How was the process of finding a publisher for the book – and what worked for you in this process, either attitudinal, stylistic, an approach to form in a difficult marketplace.
Royster: I started out a little naïve because I’d never published with a trade publisher before or worked with an agent. So I began the process by looking at the books I admired the most, and reading the acknowledgments to find out agents, and paying attention to what new developments were happening in publishing by reading Poets and Writers and the LA Review of Books and listening to podcasts like Lit Hub Radio. And I chatted a lot with my creative writing friends and colleagues. I knew that I wanted a publisher who would not push me to to exaggerate conflicts for drama, who weren’t interested only in “trauma porn” and that would honor my voice and delicacy of writing about things that are so personal. I also was excited to find a publisher who really appreciated my own literary style, my interest in playing with form a little, and that were open to bringing in queer theory and African American writers and thinkers as part of the story. My own thinking about Queer Motherhood and Black Resistance is really shaped by the theorists and writers who I’ve been reading and teaching for decades. And the publishers trusted me to include these thinkers in ways that could be accessible and still feel personal.

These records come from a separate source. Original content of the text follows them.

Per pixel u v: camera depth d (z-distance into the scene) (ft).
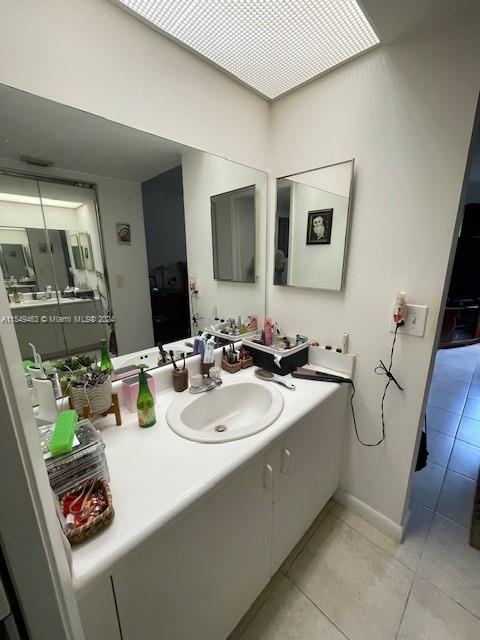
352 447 4.79
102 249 3.46
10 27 2.38
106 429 3.15
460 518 4.78
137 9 2.93
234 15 2.99
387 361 4.09
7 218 2.72
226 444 2.89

February is Black History Month and now March is Women’s History Month. What is your view of these months in terms of their value and importance in helping us understand and apply intersectionality?
Royster: Both of these months are important as a ritual of recognizing the contributions of Black folks and of women (and I’ll add the importance of May as Asian American heritage Month, June as Pride month, October as Latino Heritage Month and November as Native American Heritage Month). They’re really busy times for writers of color, women and LGBTQ writers—and where our expertise is respected–even though many of us , like me, share overlapping and intersectional identities. I think we still need them, but I hope that these different identity months are temporary solutions, and that our culture will evolve to be more intersectional, where all voices truly matter and don’t have to be “raised up” according to the calendar. But I think that these months can be moments that we set aside to really recognize one another’s achievements and social contributions, and for those of us whose identities are “hailed” by these months, they can be a time to celebrate as well as reflect. We’re still at the point where it is pure joy to go into Target with my daughter and find clothing and housewares by Black designers, or to go online and find multiple events in my city about the histories of Feminists of Color, or lists of books by Latinx or Native Writers you should know. But I think one of the things that we should project is that these history months remain about education, celebration, reflection and social transformation, and not just the marketplace. We still need to build and protect the archives of our histories and to make accessible.